Sixteen people have been killed and over one lakh affected due to heavy rains and strong winds in Sri Lanka in a week, even as the Army was deployed for rescue and relief operations.
The inclement weather, persisting since May 20, has affected 20 out of the 25 districts of the country, including five districts which are on red alert for possible landslides.
“The death toll had reached 16 as of this morning (Saturday) with one person reported missing,” the Colombo Gazette reported.
Sri Lanka’s Disaster Management Centre said the bad weather has affected more than 130,000 people in 20 districts so far.
Flooding and subsequent potential landslides threat has forced the evacuation of people in low-lying areas in parts of the country, it said.
Five districts including Kegalle, Kalutara, Galle, Ratnapura and Nuwara Eliya are on “red alert” for possible landslides, according to the disaster management centre.
Meanwhile, the report said over 13,000 families have been evacuated to 231 welfare centres due to flood and landslide risks in 10 districts.
As many as 123 people from 36 families, who were stranded after opening of all spill gates of the Thabbowa reservoir, have been rescued in Puttalam in the North Western Province, the Army said.

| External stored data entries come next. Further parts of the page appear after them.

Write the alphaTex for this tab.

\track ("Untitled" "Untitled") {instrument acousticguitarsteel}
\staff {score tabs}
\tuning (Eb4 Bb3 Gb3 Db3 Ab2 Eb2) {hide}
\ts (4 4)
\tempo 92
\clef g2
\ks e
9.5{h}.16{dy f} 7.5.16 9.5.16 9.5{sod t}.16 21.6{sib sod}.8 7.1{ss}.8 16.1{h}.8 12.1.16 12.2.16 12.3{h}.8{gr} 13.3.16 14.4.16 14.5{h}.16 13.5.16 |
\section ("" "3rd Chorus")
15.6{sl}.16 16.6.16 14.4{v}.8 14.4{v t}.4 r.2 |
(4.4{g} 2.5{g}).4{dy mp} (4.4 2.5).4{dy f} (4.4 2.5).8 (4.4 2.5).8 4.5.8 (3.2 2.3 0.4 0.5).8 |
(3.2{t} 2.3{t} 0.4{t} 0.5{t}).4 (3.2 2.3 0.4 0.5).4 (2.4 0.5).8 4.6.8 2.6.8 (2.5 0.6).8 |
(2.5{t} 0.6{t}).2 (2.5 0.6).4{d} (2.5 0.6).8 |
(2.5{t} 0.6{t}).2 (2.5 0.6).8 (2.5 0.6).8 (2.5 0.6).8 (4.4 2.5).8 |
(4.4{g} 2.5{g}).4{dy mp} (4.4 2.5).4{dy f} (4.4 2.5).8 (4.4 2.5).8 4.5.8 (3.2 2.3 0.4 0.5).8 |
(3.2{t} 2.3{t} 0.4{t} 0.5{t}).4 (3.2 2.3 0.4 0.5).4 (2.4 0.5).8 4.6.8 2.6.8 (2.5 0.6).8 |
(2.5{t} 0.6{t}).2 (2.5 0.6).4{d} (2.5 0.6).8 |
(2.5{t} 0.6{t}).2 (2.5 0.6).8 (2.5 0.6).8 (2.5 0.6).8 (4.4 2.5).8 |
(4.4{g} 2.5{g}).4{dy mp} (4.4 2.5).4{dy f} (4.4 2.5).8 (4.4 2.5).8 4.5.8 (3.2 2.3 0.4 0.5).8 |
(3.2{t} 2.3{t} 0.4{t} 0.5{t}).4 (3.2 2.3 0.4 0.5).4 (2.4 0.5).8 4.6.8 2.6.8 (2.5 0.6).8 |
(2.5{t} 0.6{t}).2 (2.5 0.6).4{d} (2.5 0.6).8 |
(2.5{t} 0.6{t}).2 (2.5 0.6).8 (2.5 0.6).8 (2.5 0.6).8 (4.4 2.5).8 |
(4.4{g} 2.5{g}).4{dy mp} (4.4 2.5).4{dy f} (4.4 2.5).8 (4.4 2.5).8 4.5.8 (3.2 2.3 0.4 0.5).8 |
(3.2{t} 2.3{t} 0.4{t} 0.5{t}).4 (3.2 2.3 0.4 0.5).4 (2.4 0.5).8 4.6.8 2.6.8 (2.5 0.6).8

The Army said these families were relocated to safe locations by its troops.
According to a media report, the South-West Monsoon is still suppressed by the persisting wind circulations and is expected to settle by end of this week.
The weather department has predicted that the prevailing showery condition may continue to next 72 hours in South-western area.
Heavy rainfall of around 100-150 mm is expected in the Sabaragamu, Western, Central and North-Western areas and while evening showers are expected in other areas, especially in North due to current wind disturbance.
Sri Lanka, which has been heavily deforested for cash crops, often witnesses landslides during the monsoon season.
Last year, heavy floods and landslides triggered by the worst rainfall killed at around 100 people and left 110 missing.